» **Given data**
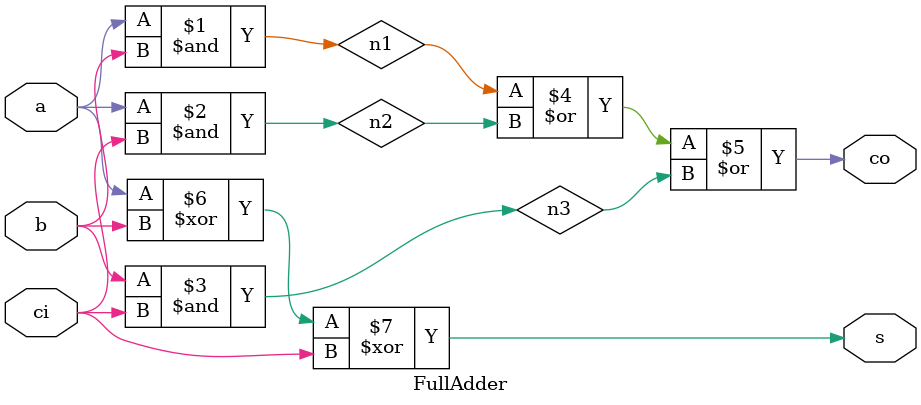
<source format=v>
`timescale 1ns / 1ps


module FullAdder(input a, input b, input ci, output s, output co);

wire n1;
wire n2;
wire n3;

and and_gate1(n1,a,b);
and and_gate2(n2,a,ci);
and and_gate3(n3,b,ci);

or or_gate(co,n1,n2,n3);

xor xor_gate(s,a,b,ci);
endmodule

</source>
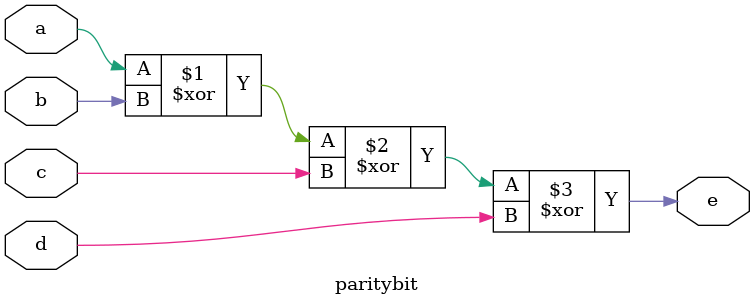
<source format=v>
`timescale 1ns / 1ps


module paritybit(
   input a, b, c, d,
   output e
);
assign e = a^b^c^d;
endmodule


</source>
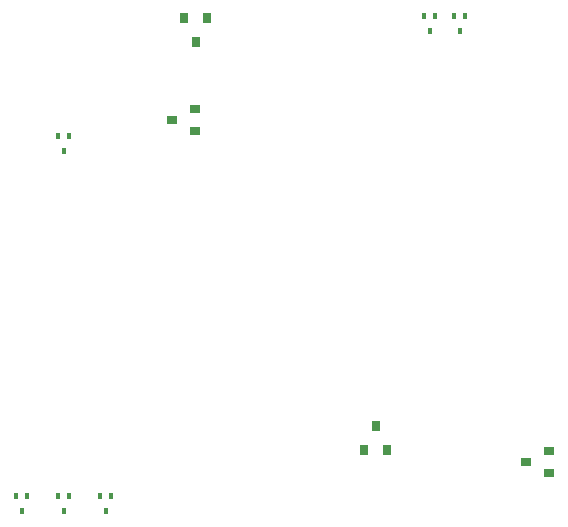
<source format=gtp>
G04 Layer_Color=8421504*
%FSAX24Y24*%
%MOIN*%
G70*
G01*
G75*
%ADD10R,0.0354X0.0315*%
%ADD11R,0.0140X0.0200*%
%ADD12R,0.0315X0.0354*%
D10*
X-022194Y014800D02*
D03*
X-021406Y015174D02*
D03*
Y014426D02*
D03*
X-010394Y003400D02*
D03*
X-009606Y003774D02*
D03*
Y003026D02*
D03*
D11*
X-013403Y018255D02*
D03*
X-013797D02*
D03*
X-013600Y017745D02*
D03*
X-012403Y018255D02*
D03*
X-012797D02*
D03*
X-012600Y017745D02*
D03*
X-025603Y014255D02*
D03*
X-025997D02*
D03*
X-025800Y013745D02*
D03*
X-024203Y002255D02*
D03*
X-024597D02*
D03*
X-024400Y001745D02*
D03*
X-025603Y002255D02*
D03*
X-025997D02*
D03*
X-025800Y001745D02*
D03*
X-027003Y002255D02*
D03*
X-027397D02*
D03*
X-027200Y001745D02*
D03*
D12*
X-021400Y017406D02*
D03*
X-021774Y018194D02*
D03*
X-021026D02*
D03*
X-015400Y004594D02*
D03*
X-015026Y003806D02*
D03*
X-015774D02*
D03*
M02*

</source>
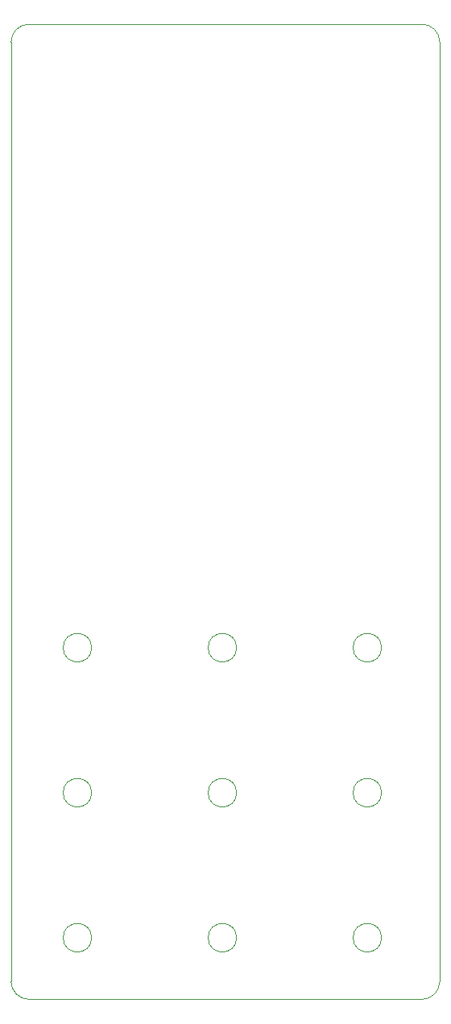
<source format=gbr>
G04 #@! TF.GenerationSoftware,KiCad,Pcbnew,5.1.6-c6e7f7d~86~ubuntu20.04.1*
G04 #@! TF.CreationDate,2020-05-29T14:12:18+02:00*
G04 #@! TF.ProjectId,osc1,6f736331-2e6b-4696-9361-645f70636258,rev?*
G04 #@! TF.SameCoordinates,Original*
G04 #@! TF.FileFunction,Profile,NP*
%FSLAX46Y46*%
G04 Gerber Fmt 4.6, Leading zero omitted, Abs format (unit mm)*
G04 Created by KiCad (PCBNEW 5.1.6-c6e7f7d~86~ubuntu20.04.1) date 2020-05-29 14:12:18*
%MOMM*%
%LPD*%
G01*
G04 APERTURE LIST*
G04 #@! TA.AperFunction,Profile*
%ADD10C,0.050000*%
G04 #@! TD*
G04 APERTURE END LIST*
D10*
X73660000Y-171704000D02*
G75*
G02*
X71755000Y-169799000I0J1905000D01*
G01*
X116840000Y-169799000D02*
G75*
G02*
X114935000Y-171704000I-1905000J0D01*
G01*
X114935000Y-69215000D02*
G75*
G02*
X116840000Y-71120000I0J-1905000D01*
G01*
X71755000Y-71120000D02*
G75*
G02*
X73660000Y-69215000I1905000J0D01*
G01*
X71755000Y-169799000D02*
X71755000Y-71120000D01*
X114935000Y-171704000D02*
X73660000Y-171704000D01*
X116840000Y-71120000D02*
X116840000Y-169799000D01*
X73660000Y-69215000D02*
X114935000Y-69215000D01*
X110720000Y-165227000D02*
G75*
G03*
X110720000Y-165227000I-1500000J0D01*
G01*
X110720000Y-149987000D02*
G75*
G03*
X110720000Y-149987000I-1500000J0D01*
G01*
X110720000Y-134747000D02*
G75*
G03*
X110720000Y-134747000I-1500000J0D01*
G01*
X95480000Y-134747000D02*
G75*
G03*
X95480000Y-134747000I-1500000J0D01*
G01*
X95480000Y-149987000D02*
G75*
G03*
X95480000Y-149987000I-1500000J0D01*
G01*
X95480000Y-165227000D02*
G75*
G03*
X95480000Y-165227000I-1500000J0D01*
G01*
X80240000Y-165227000D02*
G75*
G03*
X80240000Y-165227000I-1500000J0D01*
G01*
X80240000Y-134747000D02*
G75*
G03*
X80240000Y-134747000I-1500000J0D01*
G01*
X80240000Y-149987000D02*
G75*
G03*
X80240000Y-149987000I-1500000J0D01*
G01*
M02*

</source>
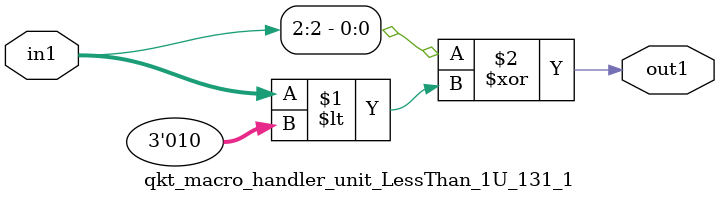
<source format=v>

`timescale 1ps / 1ps


module qkt_macro_handler_unit_LessThan_1U_131_1( in1, out1 );

    input [2:0] in1;
    output out1;

    
    // rtl_process:qkv_macro_handler_hub_LessThan_1U_68_1/qkv_macro_handler_hub_LessThan_1U_68_1_thread_1
    assign out1 = (in1[2] ^ in1 < 3'd2);

endmodule





</source>
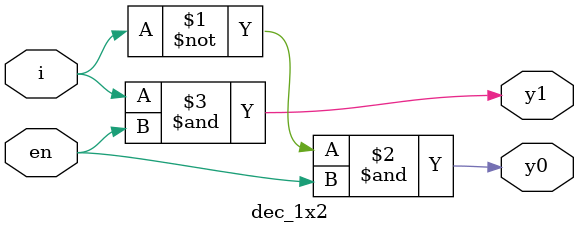
<source format=v>
module  dec_1x2(en,i,y0,y1);
	input en,i;
	output  y0,y1;

	assign y0 =  ~i & en;
	assign y1 = i & en;
endmodule




</source>
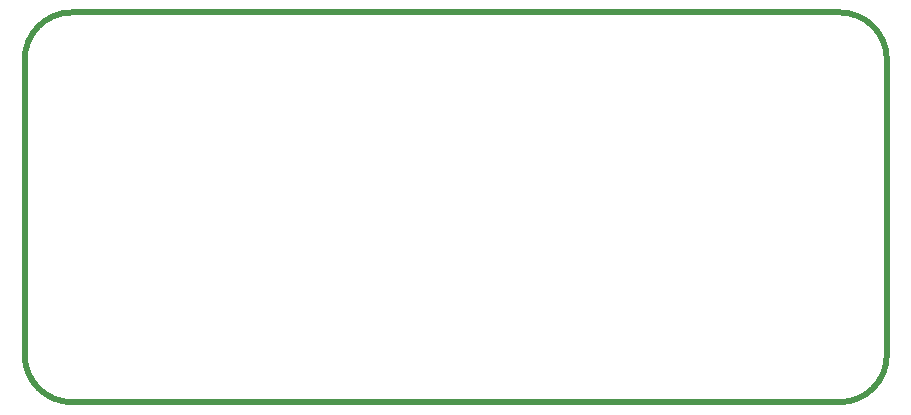
<source format=gbr>
G04 #@! TF.GenerationSoftware,KiCad,Pcbnew,(5.1.5)-3*
G04 #@! TF.CreationDate,2020-05-06T20:42:40-04:00*
G04 #@! TF.ProjectId,2ToneSineGenSSB,32546f6e-6553-4696-9e65-47656e535342,rev?*
G04 #@! TF.SameCoordinates,Original*
G04 #@! TF.FileFunction,Profile,NP*
%FSLAX46Y46*%
G04 Gerber Fmt 4.6, Leading zero omitted, Abs format (unit mm)*
G04 Created by KiCad (PCBNEW (5.1.5)-3) date 2020-05-06 20:42:40*
%MOMM*%
%LPD*%
G04 APERTURE LIST*
%ADD10C,0.500000*%
G04 APERTURE END LIST*
D10*
X190250000Y-102250000D02*
X125250000Y-102250000D01*
X194250000Y-98250000D02*
X194250000Y-73250000D01*
X125250000Y-69250000D02*
X190250000Y-69250000D01*
X121250000Y-98250000D02*
X121250000Y-73250000D01*
X194250000Y-98250000D02*
G75*
G02X190250000Y-102250000I-4000000J0D01*
G01*
X125250000Y-102250000D02*
G75*
G02X121250000Y-98250000I0J4000000D01*
G01*
X190250000Y-69250000D02*
G75*
G02X194250000Y-73250000I0J-4000000D01*
G01*
X121250000Y-73250000D02*
G75*
G02X125250000Y-69250000I4000000J0D01*
G01*
M02*

</source>
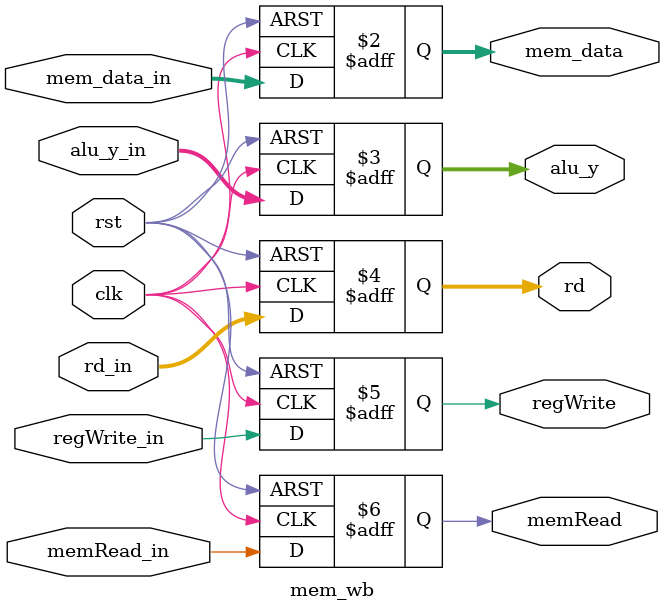
<source format=sv>
module mem_wb(
    input  logic        clk, rst,
    input  logic [31:0] mem_data_in, alu_y_in,
    input  logic [4:0]  rd_in,
    input  logic        regWrite_in,
    input  logic        memRead_in,
    output logic [31:0] mem_data, alu_y,
    output logic [4:0]  rd,
    output logic        regWrite,
    output logic        memRead
);
    always_ff @(posedge clk or posedge rst) begin
        if (rst) begin
            mem_data<=0; alu_y<=0; rd<=0; regWrite<=0; memRead<=0;
        end else begin
            mem_data<=mem_data_in; alu_y<=alu_y_in; rd<=rd_in; regWrite<=regWrite_in; memRead<=memRead_in;
        end
    end
endmodule


</source>
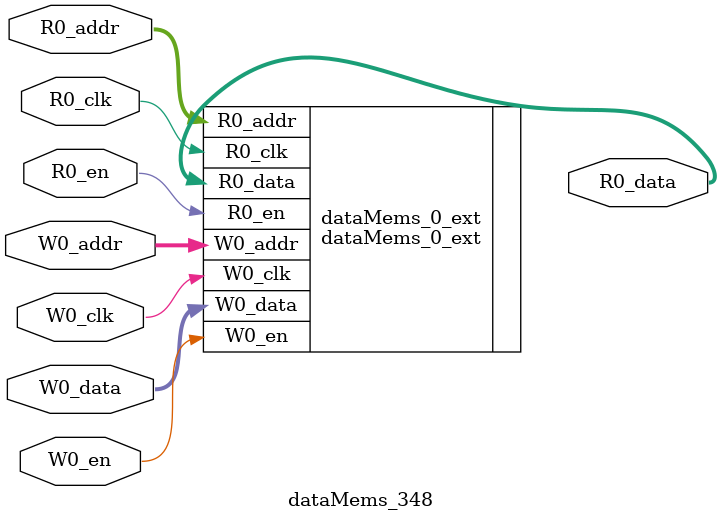
<source format=sv>
`ifndef RANDOMIZE
  `ifdef RANDOMIZE_REG_INIT
    `define RANDOMIZE
  `endif // RANDOMIZE_REG_INIT
`endif // not def RANDOMIZE
`ifndef RANDOMIZE
  `ifdef RANDOMIZE_MEM_INIT
    `define RANDOMIZE
  `endif // RANDOMIZE_MEM_INIT
`endif // not def RANDOMIZE

`ifndef RANDOM
  `define RANDOM $random
`endif // not def RANDOM

// Users can define 'PRINTF_COND' to add an extra gate to prints.
`ifndef PRINTF_COND_
  `ifdef PRINTF_COND
    `define PRINTF_COND_ (`PRINTF_COND)
  `else  // PRINTF_COND
    `define PRINTF_COND_ 1
  `endif // PRINTF_COND
`endif // not def PRINTF_COND_

// Users can define 'ASSERT_VERBOSE_COND' to add an extra gate to assert error printing.
`ifndef ASSERT_VERBOSE_COND_
  `ifdef ASSERT_VERBOSE_COND
    `define ASSERT_VERBOSE_COND_ (`ASSERT_VERBOSE_COND)
  `else  // ASSERT_VERBOSE_COND
    `define ASSERT_VERBOSE_COND_ 1
  `endif // ASSERT_VERBOSE_COND
`endif // not def ASSERT_VERBOSE_COND_

// Users can define 'STOP_COND' to add an extra gate to stop conditions.
`ifndef STOP_COND_
  `ifdef STOP_COND
    `define STOP_COND_ (`STOP_COND)
  `else  // STOP_COND
    `define STOP_COND_ 1
  `endif // STOP_COND
`endif // not def STOP_COND_

// Users can define INIT_RANDOM as general code that gets injected into the
// initializer block for modules with registers.
`ifndef INIT_RANDOM
  `define INIT_RANDOM
`endif // not def INIT_RANDOM

// If using random initialization, you can also define RANDOMIZE_DELAY to
// customize the delay used, otherwise 0.002 is used.
`ifndef RANDOMIZE_DELAY
  `define RANDOMIZE_DELAY 0.002
`endif // not def RANDOMIZE_DELAY

// Define INIT_RANDOM_PROLOG_ for use in our modules below.
`ifndef INIT_RANDOM_PROLOG_
  `ifdef RANDOMIZE
    `ifdef VERILATOR
      `define INIT_RANDOM_PROLOG_ `INIT_RANDOM
    `else  // VERILATOR
      `define INIT_RANDOM_PROLOG_ `INIT_RANDOM #`RANDOMIZE_DELAY begin end
    `endif // VERILATOR
  `else  // RANDOMIZE
    `define INIT_RANDOM_PROLOG_
  `endif // RANDOMIZE
`endif // not def INIT_RANDOM_PROLOG_

// Include register initializers in init blocks unless synthesis is set
`ifndef SYNTHESIS
  `ifndef ENABLE_INITIAL_REG_
    `define ENABLE_INITIAL_REG_
  `endif // not def ENABLE_INITIAL_REG_
`endif // not def SYNTHESIS

// Include rmemory initializers in init blocks unless synthesis is set
`ifndef SYNTHESIS
  `ifndef ENABLE_INITIAL_MEM_
    `define ENABLE_INITIAL_MEM_
  `endif // not def ENABLE_INITIAL_MEM_
`endif // not def SYNTHESIS

module dataMems_348(	// @[generators/ara/src/main/scala/UnsafeAXI4ToTL.scala:365:62]
  input  [4:0]  R0_addr,
  input         R0_en,
  input         R0_clk,
  output [66:0] R0_data,
  input  [4:0]  W0_addr,
  input         W0_en,
  input         W0_clk,
  input  [66:0] W0_data
);

  dataMems_0_ext dataMems_0_ext (	// @[generators/ara/src/main/scala/UnsafeAXI4ToTL.scala:365:62]
    .R0_addr (R0_addr),
    .R0_en   (R0_en),
    .R0_clk  (R0_clk),
    .R0_data (R0_data),
    .W0_addr (W0_addr),
    .W0_en   (W0_en),
    .W0_clk  (W0_clk),
    .W0_data (W0_data)
  );
endmodule


</source>
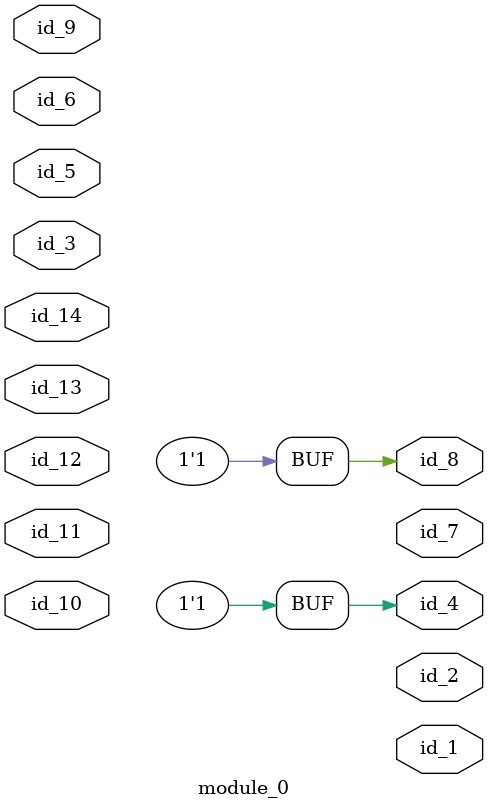
<source format=v>
`timescale 1ps / 1ps
module module_0 (
    id_1,
    id_2,
    id_3,
    id_4,
    id_5,
    id_6,
    id_7,
    id_8,
    id_9,
    id_10,
    id_11,
    id_12,
    id_13,
    id_14
);
  input id_14;
  input id_13;
  input id_12;
  inout id_11;
  input id_10;
  inout id_9;
  output id_8;
  output id_7;
  input id_6;
  input id_5;
  output id_4;
  input id_3;
  output id_2;
  output id_1;
  assign id_4 = 1;
  assign id_8 = 1;
endmodule

</source>
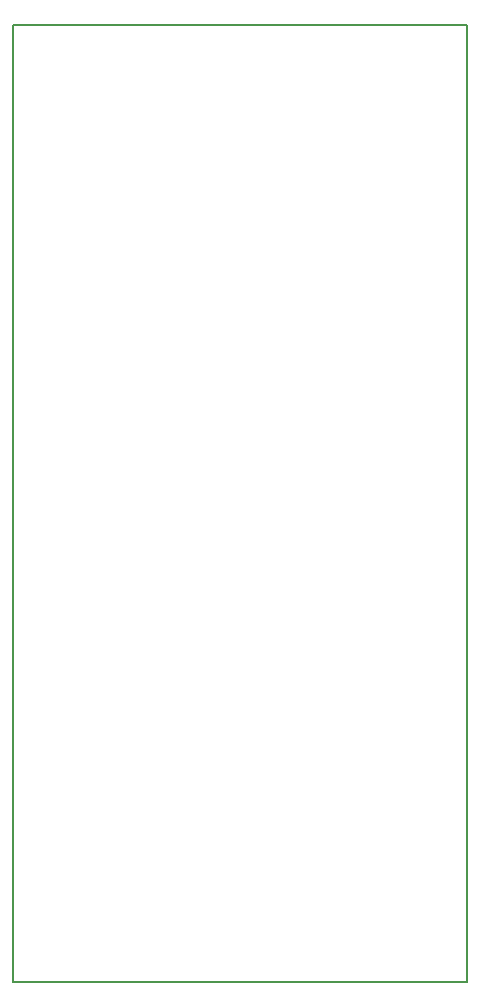
<source format=gbr>
G04 #@! TF.GenerationSoftware,KiCad,Pcbnew,(5.0.0)*
G04 #@! TF.CreationDate,2018-11-09T21:51:42+01:00*
G04 #@! TF.ProjectId,PSUCompanion,505355436F6D70616E696F6E2E6B6963,rev?*
G04 #@! TF.SameCoordinates,Original*
G04 #@! TF.FileFunction,Profile,NP*
%FSLAX46Y46*%
G04 Gerber Fmt 4.6, Leading zero omitted, Abs format (unit mm)*
G04 Created by KiCad (PCBNEW (5.0.0)) date 11/09/18 21:51:42*
%MOMM*%
%LPD*%
G01*
G04 APERTURE LIST*
%ADD10C,0.200000*%
G04 APERTURE END LIST*
D10*
X17500000Y-98250000D02*
X17500000Y-17250000D01*
X56000000Y-98250000D02*
X17500000Y-98250000D01*
X56000000Y-17250000D02*
X56000000Y-98250000D01*
X17500000Y-17250000D02*
X56000000Y-17250000D01*
M02*

</source>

» **Problem requirements**
Some lines of the material above contain the string "KiCad". Please state how many, giving the number alone.

» **Answer area**
6